This week, temperatures are rising across India, prompting alerts about heat waves and raising the possibility of blackouts, potentially putting millions of people at danger for fatal heat exhaustion or heat stroke.
On Monday, the highest temperature in Baripada, Odisha, topped 44 degrees Celsius and lingered nearly 5 degrees Celsius above average in many parts. Heat wave warnings have been issued by the India Meteorological Department (IMD) for numerous states, including Haryana, Uttar Pradesh, West Bengal, Bihar, and Odisha.
India is preparing for what could be an unusually hot summer. After the subcontinent suffered a brutal heat wave in 2022 that caused significant human suffering and affected the global wheat supply, more attention is being paid to weather conditions this year. As the number of people turning on their air conditioners and overloading infrastructure increases, so does concern about power outages.
Humidity and heat together can be extremely harmful or even fatal. The vast majority of India's 1.4 billion people work outdoors, frequently uncovered. Every year during the summer, a large number of rickshaw pullers, construction workers and street vendors die from the heat. The most serious heat-related occupational losses occur in India.

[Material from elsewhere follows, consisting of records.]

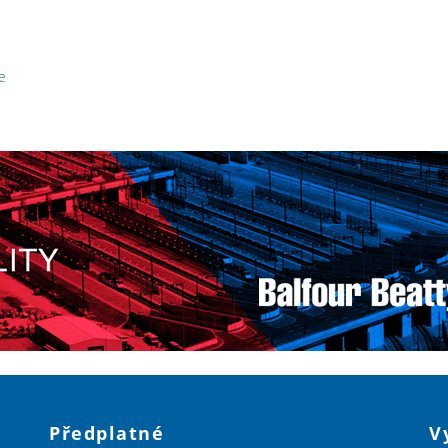
e
Předplatné
V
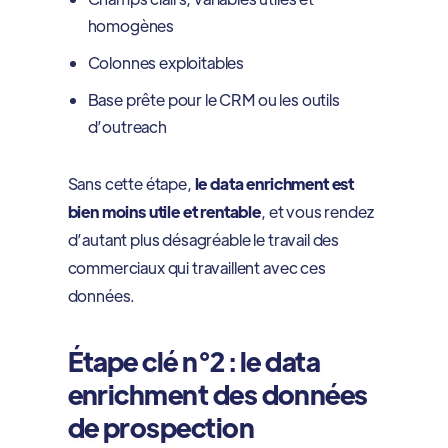
homogènes
Colonnes exploitables
Base prête pour le CRM ou les outils
d’outreach
Sans cette étape,
le data enrichment est
bien moins utile et rentable
, et vous rendez
d’autant plus désagréable le travail des
commerciaux qui travaillent avec ces
données.
Étape clé n°2 : le data
enrichment des données
de prospection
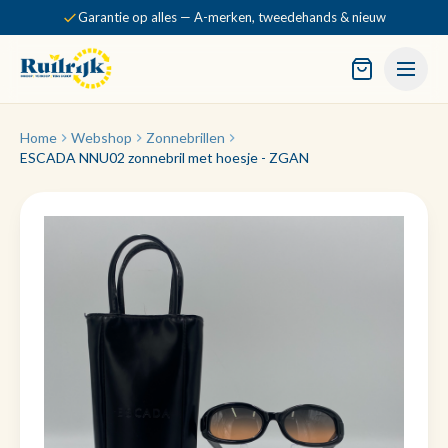
Garantie op alles — A-merken, tweedehands & nieuw
Home
Webshop
Zonnebrillen
ESCADA NNU02 zonnebril met hoesje - ZGAN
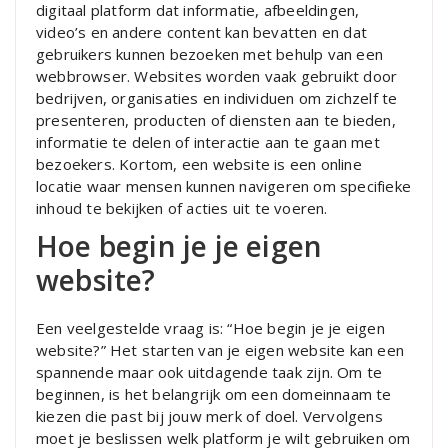
digitaal platform dat informatie, afbeeldingen,
video’s en andere content kan bevatten en dat
gebruikers kunnen bezoeken met behulp van een
webbrowser. Websites worden vaak gebruikt door
bedrijven, organisaties en individuen om zichzelf te
presenteren, producten of diensten aan te bieden,
informatie te delen of interactie aan te gaan met
bezoekers. Kortom, een website is een online
locatie waar mensen kunnen navigeren om specifieke
inhoud te bekijken of acties uit te voeren.
Hoe begin je je eigen
website?
Een veelgestelde vraag is: “Hoe begin je je eigen
website?” Het starten van je eigen website kan een
spannende maar ook uitdagende taak zijn. Om te
beginnen, is het belangrijk om een domeinnaam te
kiezen die past bij jouw merk of doel. Vervolgens
moet je beslissen welk platform je wilt gebruiken om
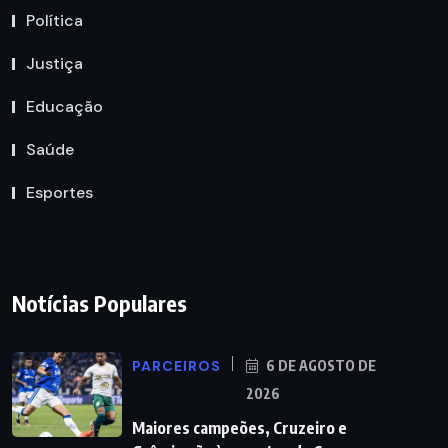
Política
Justiça
Educação
Saúde
Esportes
Notícias Populares
PARCEIROS
6 DE AGOSTO DE
2026
Maiores campeões, Cruzeiro e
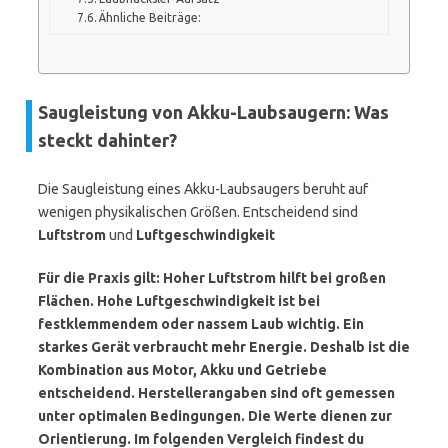
Ähnliche Beiträge:
Saugleistung von Akku-Laubsaugern: Was
steckt dahinter?
Die Saugleistung eines Akku-Laubsaugers beruht auf
wenigen physikalischen Größen. Entscheidend sind
Luftstrom
und
Luftgeschwindigkeit
Für die Praxis gilt: Hoher Luftstrom hilft bei großen
Flächen. Hohe Luftgeschwindigkeit ist bei
festklemmendem oder nassem Laub wichtig. Ein
starkes Gerät verbraucht mehr Energie. Deshalb ist die
Kombination aus Motor, Akku und Getriebe
entscheidend. Herstellerangaben sind oft gemessen
unter optimalen Bedingungen. Die Werte dienen zur
Orientierung. Im folgenden Vergleich findest du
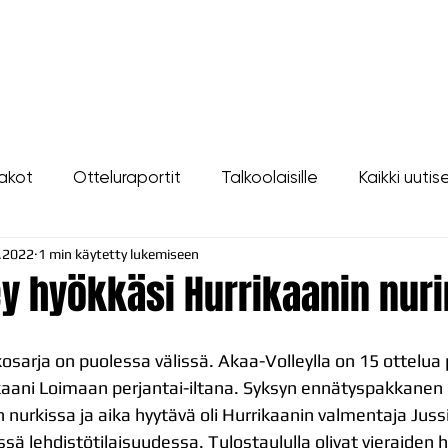
LIPUT
JOUKKUE
SEURA
TAPAHTUMAT
YHTEYSTIEDOT
akot
Otteluraportit
Talkoolaisille
Kaikki uutis
.2022
1 min käytetty lukemiseen
y hyökkäsi Hurrikaanin nuri
sarja on puolessa välissä. Akaa-Volleylla on 15 ottelua 
kaani Loimaan perjantai-iltana. Syksyn ennätyspakkanen 
n nurkissa ja aika hyytävä oli Hurrikaanin valmentaja Juss
essä lehdistötilaisuudessa. Tulostaululla olivat vieraiden 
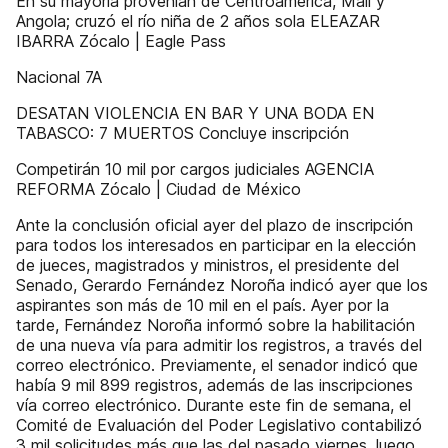
En su mayoría provenían de Centroamérica, Mali y
Angola; cruzó el río niña de 2 años sola ELEAZAR
IBARRA Zócalo | Eagle Pass
Nacional 7A
DESATAN VIOLENCIA EN BAR Y UNA BODA EN
TABASCO: 7 MUERTOS Concluye inscripción
Competirán 10 mil por cargos judiciales AGENCIA
REFORMA Zócalo | Ciudad de México
Ante la conclusión oficial ayer del plazo de inscripción
para todos los interesados en participar en la elección
de jueces, magistrados y ministros, el presidente del
Senado, Gerardo Fernández Noroña indicó ayer que los
aspirantes son más de 10 mil en el país. Ayer por la
tarde, Fernández Noroña informó sobre la habilitación
de una nueva vía para admitir los registros, a través del
correo electrónico. Previamente, el senador indicó que
había 9 mil 899 registros, además de las inscripciones
vía correo electrónico. Durante este fin de semana, el
Comité de Evaluación del Poder Legislativo contabilizó
3 mil solicitudes más que las del pasado viernes, luego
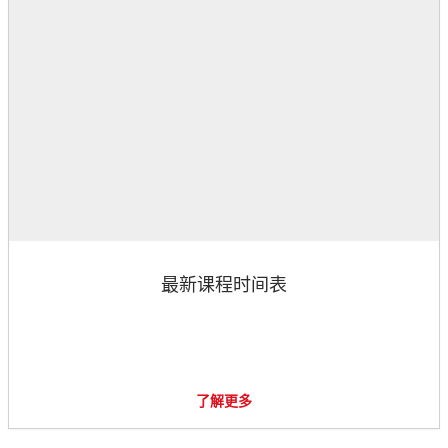
最新课程时间表
了解更多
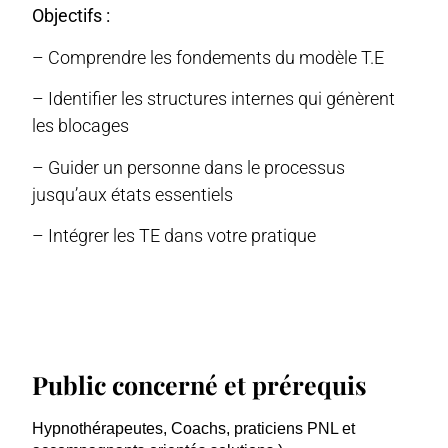
Objectifs :
– Comprendre les fondements du modèle T.E
– Identifier les structures internes qui génèrent
les blocages
– Guider un personne dans le processus
jusqu’aux états essentiels
– Intégrer les TE dans votre pratique
Public concerné et prérequis
Hypnothérapeutes, Coachs, praticiens PNL et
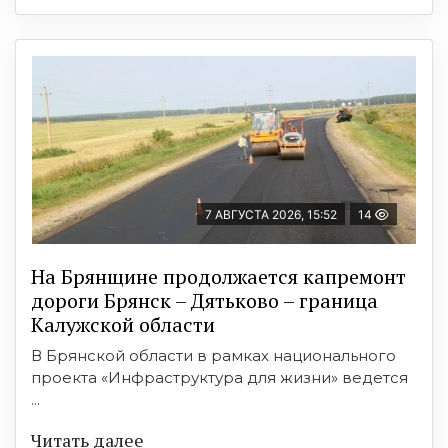
7 АВГУСТА 2026, 15:52
14
На Брянщине продолжается капремонт
дороги Брянск – Дятьково – граница
Калужской области
В Брянской области в рамках национального
проекта «Инфраструктура для жизни» ведется
...
Читать далее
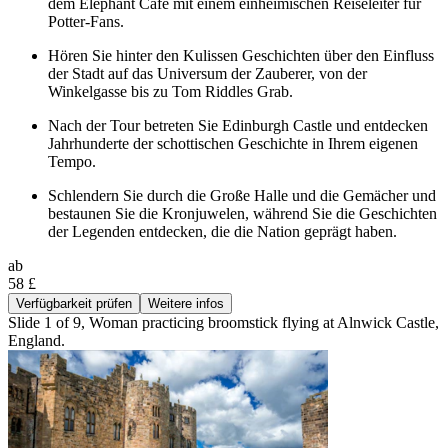
dem Elephant Café mit einem einheimischen Reiseleiter für
Potter-Fans.
Hören Sie hinter den Kulissen Geschichten über den Einfluss
der Stadt auf das Universum der Zauberer, von der
Winkelgasse bis zu Tom Riddles Grab.
Nach der Tour betreten Sie Edinburgh Castle und entdecken
Jahrhunderte der schottischen Geschichte in Ihrem eigenen
Tempo.
Schlendern Sie durch die Große Halle und die Gemächer und
bestaunen Sie die Kronjuwelen, während Sie die Geschichten
der Legenden entdecken, die die Nation geprägt haben.
ab
58 £
Verfügbarkeit prüfen
Weitere infos
Slide 1 of 9, Woman practicing broomstick flying at Alnwick Castle,
England.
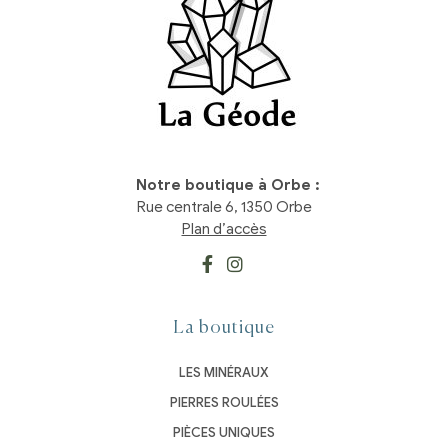
Notre boutique à Orbe :
Rue centrale 6, 1350 Orbe
Plan d’accès
La boutique
LES MINÉRAUX
PIERRES ROULÉES
PIÈCES UNIQUES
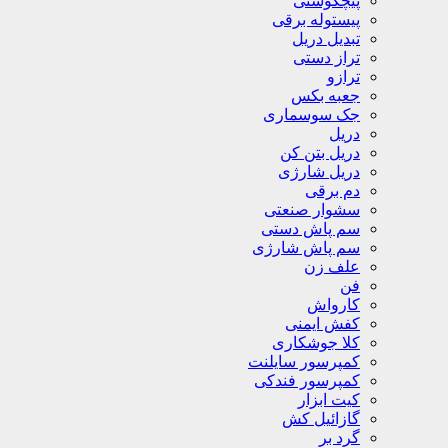
پیچگوشتی
پیستوله برقی
تبدیل دریل
تراز دستی
ترازو
جعبه بکس
جک سوسماری
دریل
دریل بتن کن
دریل شارژی
دم برقی
سشوار صنعتی
سم پاش دستی
سم پاش شارژی
علف زن
فن
کارواش
کفش ایمنی
کلا جوشکاری
کمپرسور سایلنت
کمپرسور فندکی
کیت ابزار
گازائیل کش
گرد بر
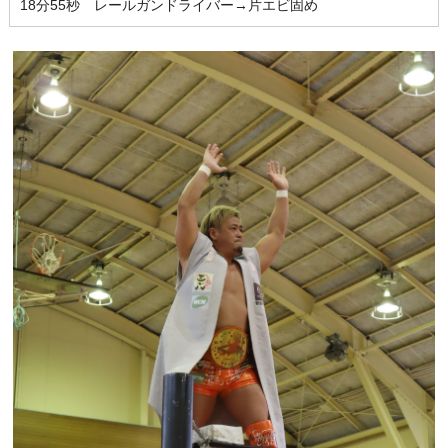
18分55秒 レールガンドライバー→片エビ固め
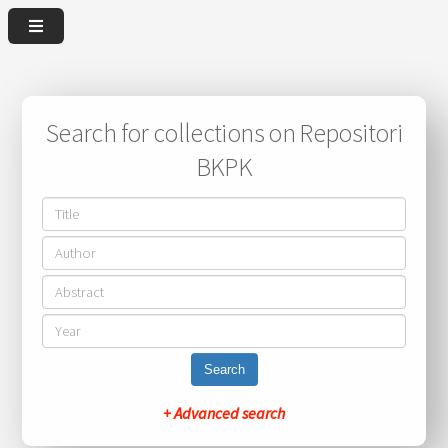
Search for collections on Repositori
BKPK
Search
+ Advanced search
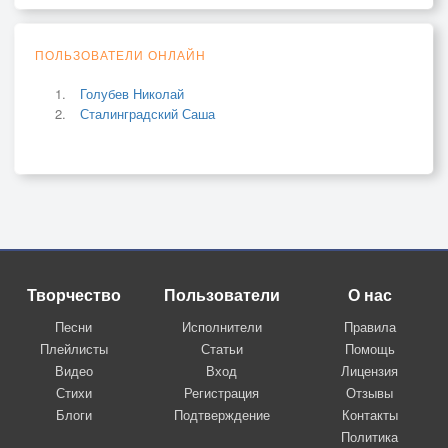
ПОЛЬЗОВАТЕЛИ ОНЛАЙН
Голубев Николай
Сталинградский Саша
Творчество
Пользователи
О нас
Песни
Исполнители
Правила
Плейлисты
Статьи
Помощь
Видео
Вход
Лицензия
Стихи
Регистрация
Отзывы
Блоги
Подтверждение
Контакты
Политика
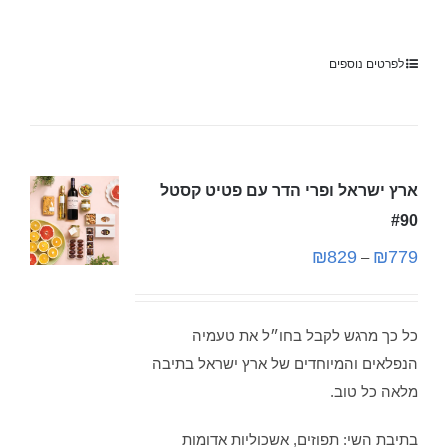
לפרטים נוספים
ארץ ישראל ופרי הדר עם פטיט קסטל
#90
₪
829
₪
779
–
כל כך מרגש לקבל בחו״ל את טעמיה
הנפלאים והמיוחדים של ארץ ישראל בתיבה
מלאה כל טוב.
בתיבת השי: תפוזים, אשכוליות אדומות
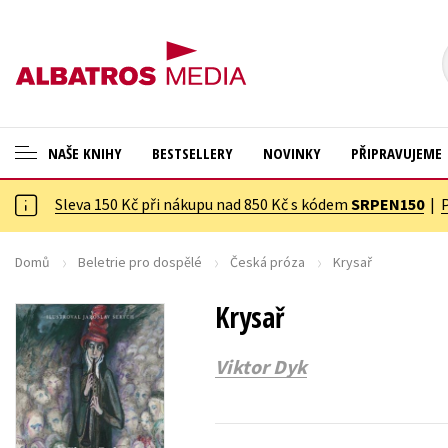
NAŠE KNIHY
BESTSELLERY
NOVINKY
PŘIPRAVUJEME
Sleva 150 Kč při nákupu nad 850 Kč s kódem
SRPEN150
|
ANGLICKÉ KNIHY -20 %
Cestování
VÝPRODEJ -70 %
Dárkové publikace
Domů
Beletrie pro dospělé
Česká próza
Krysař
KNIHY S DÁRKEM
Dárkové zboží
Krysař
ASTERIX S DÁRKEM
Digitální fotografie
Viktor Dyk
🎁DÁRKOVÉ PUBLIKACE
Esoterika a duchovní svět
✉️ DÁRKOVÉ POUKAZY
Historie a military
Hobby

In Maharashtra, where they stood in the hot sun for hours, at a government-sponsored event on Sunday, at least 11 people died of dehydration and dozens more required medical attention after heat strokes.
Authorities have urged people to take care of their health by drinking plenty of water. The weather service suggested avoiding direct sunlight and wearing loose-fitting, lightweight cotton clothing.
The eastern state of West Bengal has ordered all schools to close this week to protect children from the extreme heat. Other provinces have shortened school schedules.
Temperatures are rising across the country this week, prompting heat-wave warnings and raising the chance of blackouts, potentially exposing millions to heat exhaustion or lethal heat stroke.
India is preparing for a hotter than typical summer. This year, there is a greater emphasis on weather since the subcontinent experienced a terrible heat wave in 2022, causing considerable human misery and disrupting global wheat supplies. There is also fear about power outages when people turn up their air conditioners and other appliances.